**** Trecho selecionado
Todxs concordam, isto está prestes a explodir!
Devemos tirar também algumas lições dessa situação lamentável. Algo que ficou bem claro aqui, é que algumas formas de autoritarismo não passam pelo crivo sagrado da esquerda: o econômico. Simplesmente substituir o modo-de-produção capitalista e o Estado pela Autogestão e Socialismo Libertário, respectivamente, não é o suficiente. A heterossexualidade como regime político nos mostra isso, ao criar mais um algoz e uma sobrevivente. Trata-se aqui da ordem da produção de desejos, das subjetividades e das relações cotidianas: é exatamente aqui que começa também a resistência!
E mais, não devemos encarar isso como um ato de “um monstro”, um “surto psicótico” e muito menos como uma “briga de casal”, isoladas no espaço-tempo, entre uma vida relativamente serena. Aqueles que agridem companheirxs ou os que estupram mulheres ou espancam travestis e homossexuais não são “monstros” que “surtaram”, são um fruto ‘normal’ e previsível de uma sociedade que produz e regula - normatizando, normalizando, patologizando, marginalizando e excluindo - performances de gênero que reproduzem padrões binários de masculinidade e feminilidade e de heterossexualidade, em outras palavras, são fruto da heterossexualidade como regime político. Podem ser o seu vizinho, o seu pai, a sua chefe, ou mesmo seu companheiro de coletivo.
********
**** Dados disponíveis
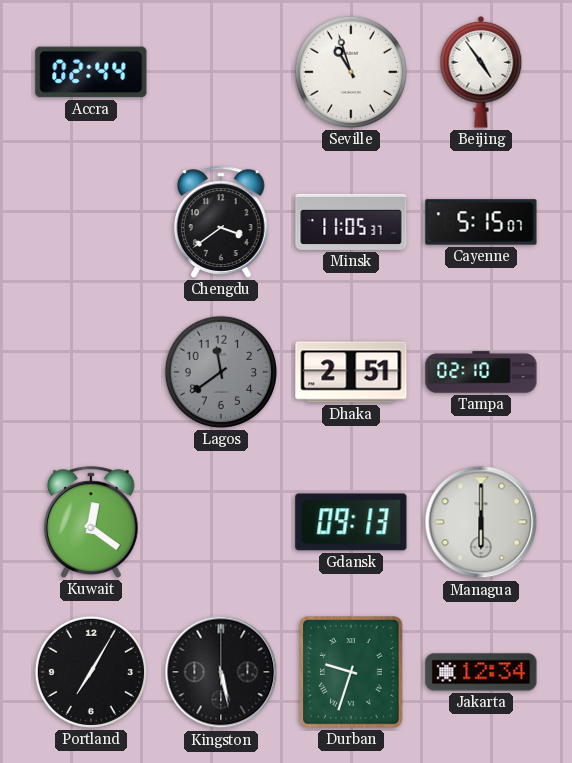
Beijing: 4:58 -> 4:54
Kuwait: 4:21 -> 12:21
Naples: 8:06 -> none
********
▸ **Objetivo**:
Escreva a continuação do trecho sobre a heterossexualidade como regime político, começando logo após a última frase. O material não tem relação com o trecho.

▸ **Resposta**:
Em primeiro lugar, queremos aqui, mesmo que através das mediações tecnológicas e simbólicas (com todas suas friezas e contradições), prestar solidariedades e apoio x companheirx Paula. Imaginamos (sim, não temos a falsa pretensão de se colocar no lugar de umx sobrevivente. Somente elx sabe o que passou!) o quão difícil deve ser ter de lidar com esse tipo de situação. Vergonha e medo da reação de parentes, amigxs ou mesmo da polícia, ao fazer o B.O. (Aliás, lidar com a polícia em si, já é um caso a parte). Ter de se explicar a todo momento, já que a Cultura de Estupro faz um verdadeiro escárnio dx sobrevivente: colocando sempre em cheque a veracidade de seu discurso. Ter de lidar com possível represálias e etc.
Sabemos que estamos distantes subjetiva e geograficamente, entretanto, achamos necessário mostrar que, mesmo que minimamente, estamos dispostxs a ajudar, nem que com palavras; aliás, não negamos o poder das palavras, ainda mais numa sociedade onde as pessoas parecem não compactuar de uma linguagem comum. Falamos aqui, a linguagem dxs subalternxs, excluidxs, submetidxs, espancadxs, ridicularizadxs, desacreditadxs; a linguagem que combate a heterossexualidade como regime político (e todas as formas de dominação e assujeitamento) no cotidiano; a linguagem da solidariedade e do apoio; falamos uma linguagem menor.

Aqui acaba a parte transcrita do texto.